Une dernière chose : une des grandes forces de l'écriture de Barker, c'est la contradiction. Tous les personnages de Brutopia se contredisent, ils ne sont ni des héros, ni des salauds, Barker n'a aucun message à proclamer au public qui vient l'écouter, il ne fait que questionner le monde qui l'entoure ; pas de réponses, que des questions, et sans concession. C'est déjà pas si mal...
Guillaume Dujardin
"La Tragédie déteste la politique. La tragédie déteste les bonnes intentions. Elle déteste tout ce qui démontre la solution. Elle déteste donc l'industrie du plaisir, l'industrie des loisirs, l'industrie de l'harmonie et l'industrie de la réconciliation. La tragédie est le spectacle de la douleur rendue exquise par l'art (...). La tragédie seule connaît le secret de l'existence. Ce secret est que la vie ne suffit pas. Nous ne pouvons tolérer longtemps ce secret. C'est un secret que l'on découvre seulement dans un endroit dont le but existentiel est le secret, qui est l'apothéose du secret, où tous ceux qui bougent et qui jouent sont consumés par le secret. Cet endoit, c'est le théâtre."

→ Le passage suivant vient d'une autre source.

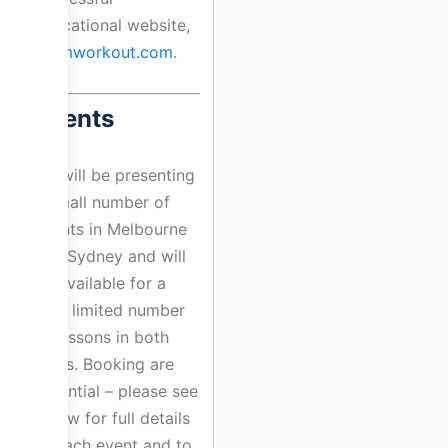
educational website,
drumworkout.com
.
Events
Bill will be presenting
a small number of
events in Melbourne
and Sydney and will
be available for a
very limited number
of lessons in both
cities. Booking are
essential – please see
below for full details
of each event and to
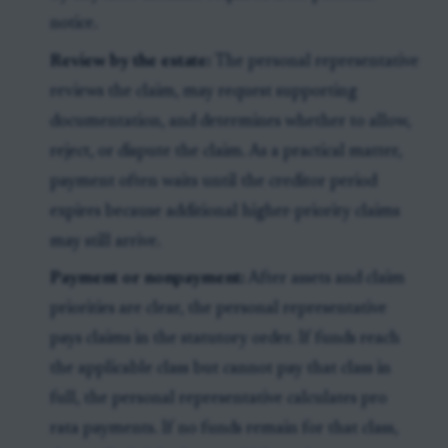
notice.
Review by the estate:
The personal representative
reviews the claim, may request supporting
documentation, and determines whether to allow,
reject, or dispute the claim. As a practical matter,
payment often waits until the creditor period
expires because additional higher-priority claims
may still arrive.
Payment or nonpayment:
After assets and claim
priorities are clear, the personal representative
pays claims in the statutory order. If funds reach
the applicable class but cannot pay that class in
full, the personal representative calculates pro
rata payments. If no funds remain for that class,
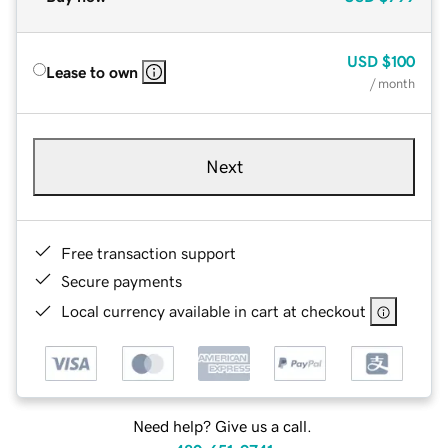
USD
$100
Lease to own
/ month
Next
Free transaction support
Secure payments
Local currency available in cart at checkout
Need help? Give us a call.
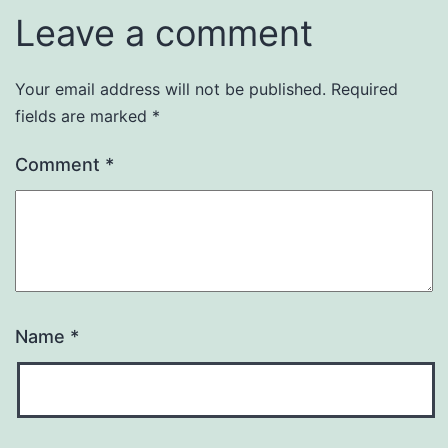
Leave a comment
Your email address will not be published.
Required
fields are marked
*
Comment
*
Name
*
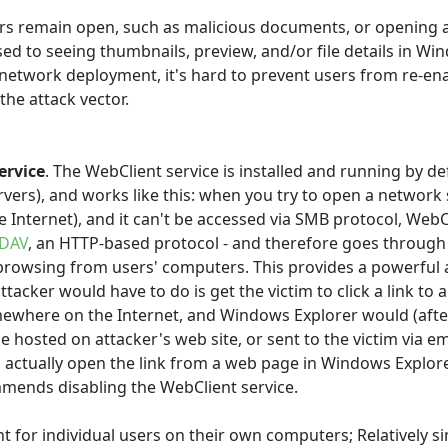
ors remain open, such as malicious documents, or opening a 
ed to seeing thumbnails, preview, and/or file details in Wi
a network deployment, it's hard to prevent users from re-en
the attack vector.
ervice
. The WebClient service is installed and running by d
rvers), and works like this: when you try to open a network
e Internet), and it can't be accessed via SMB protocol, Web
DAV
, an HTTP-based protocol - and therefore goes through
 browsing from users' computers. This provides a powerful a
 attacker would have to do is get the victim to click a link t
ewhere on the Internet, and Windows Explorer would (after
d be hosted on attacker's web site, or sent to the victim via e
actually open the link from a web page in Windows Explorer.
mends disabling the WebClient service.
t for individual users on their own computers; Relatively 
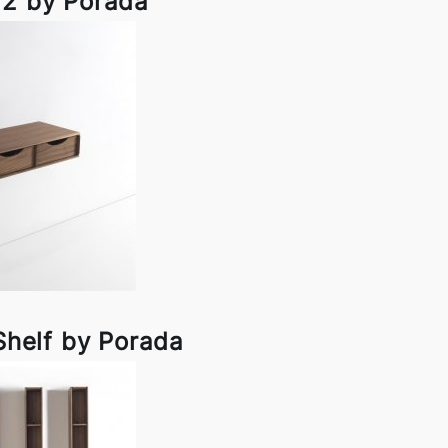
 2 by Porada
Shelf by Porada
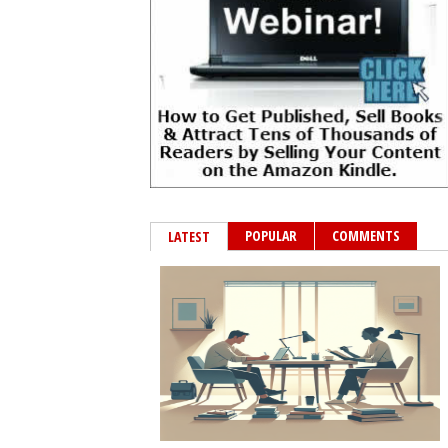
POPULAR
COMMENTS
LATEST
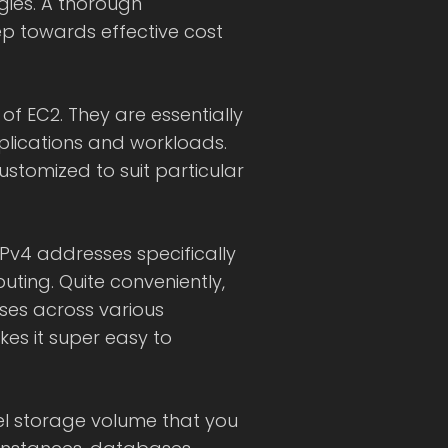
gies. A thorough
tep towards effective cost
 of EC2. They are essentially
pplications and workloads.
ustomized to suit particular
 IPv4 addresses specifically
ting. Quite conveniently,
ses across various
kes it super easy to
evel storage volume that you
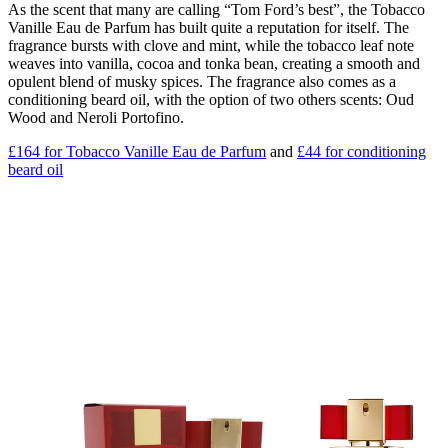
As the scent that many are calling “Tom Ford’s best”, the Tobacco
Vanille Eau de Parfum has built quite a reputation for itself. The
fragrance bursts with clove and mint, while the tobacco leaf note
weaves into vanilla, cocoa and tonka bean, creating a smooth and
opulent blend of musky spices. The fragrance also comes as a
conditioning beard oil, with the option of two others scents: Oud
Wood and Neroli Portofino.
£164 for Tobacco Vanille Eau de Parfum
and
£44 for conditioning
beard oil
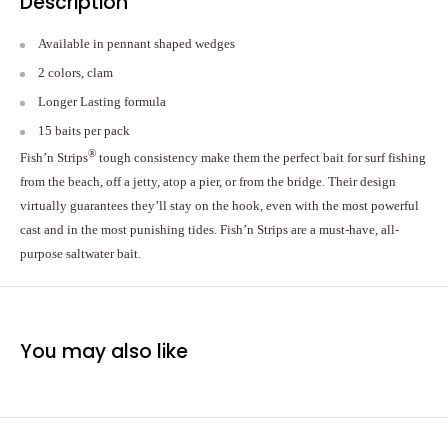
Description
Available in pennant shaped wedges
2 colors, clam
Longer Lasting formula
15 baits per pack
®
Fish’n Strips
tough consistency make them the perfect bait for surf fishing
from the beach, off a jetty, atop a pier, or from the bridge. Their design
virtually guarantees they’ll stay on the hook, even with the most powerful
cast and in the most punishing tides. Fish’n Strips are a must-have, all-
purpose saltwater bait.
You may also like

"(...) Le Théâtre de la Catastrophe, comme le théâtre tragique, fait son territoire des limites de la tolérance. Un tel théâtre agit dans la zone de risques maximums pour l'invention et l'imagination de l'auteur, et aussi pour le bien-être de son public. Il force l'attention et la loyauté de ceux pour qui la répétition éraillée de platitudes sociales, qu'elles soient de droite ou de gauche, apparaît comme une succession de phrases stériles. (...) Ce n'est manifestement pas une expérience associée au divertissement, et conséquemment le public a besoin d'être à la fois préparé et, comme c'est le cas avec toute nouvelle forme de théâtre, éduqué à vivre sa propre liberté (...)"
- Le Théâtre humaniste
Nous sommes tous vraiment d'accord. Quand nous rions nous sommes ensemble. L'art doit être compris. La finesse d'esprit lubrifie le message. L'acteur est un homme/une femme non différent de l'auteur. La production doit être limpide. Nous célébrons notre unité. Le critique est déjà de notre côté. Le message est important. L'auditoire est cultivé et il rentre chez lui heureux ou fortifié.
- Le Théâtre de la Catastrophe
Nous ne sommes d'accord que rarement. Le rire dissimule la peur. L'art est un problème de compréhension. Il n'y a pas de message.L'acteur est d'une nature différente. L'auditoire ne peut pas saisir tout ; Pas plus que ne le pouvait l'auteur. Nous nous querellons pour aimer. La critique doit souffrir comme tout le monde. La pièce est importante. L'auditoire est divisé et rentre chez lui ébranlé ou confondu.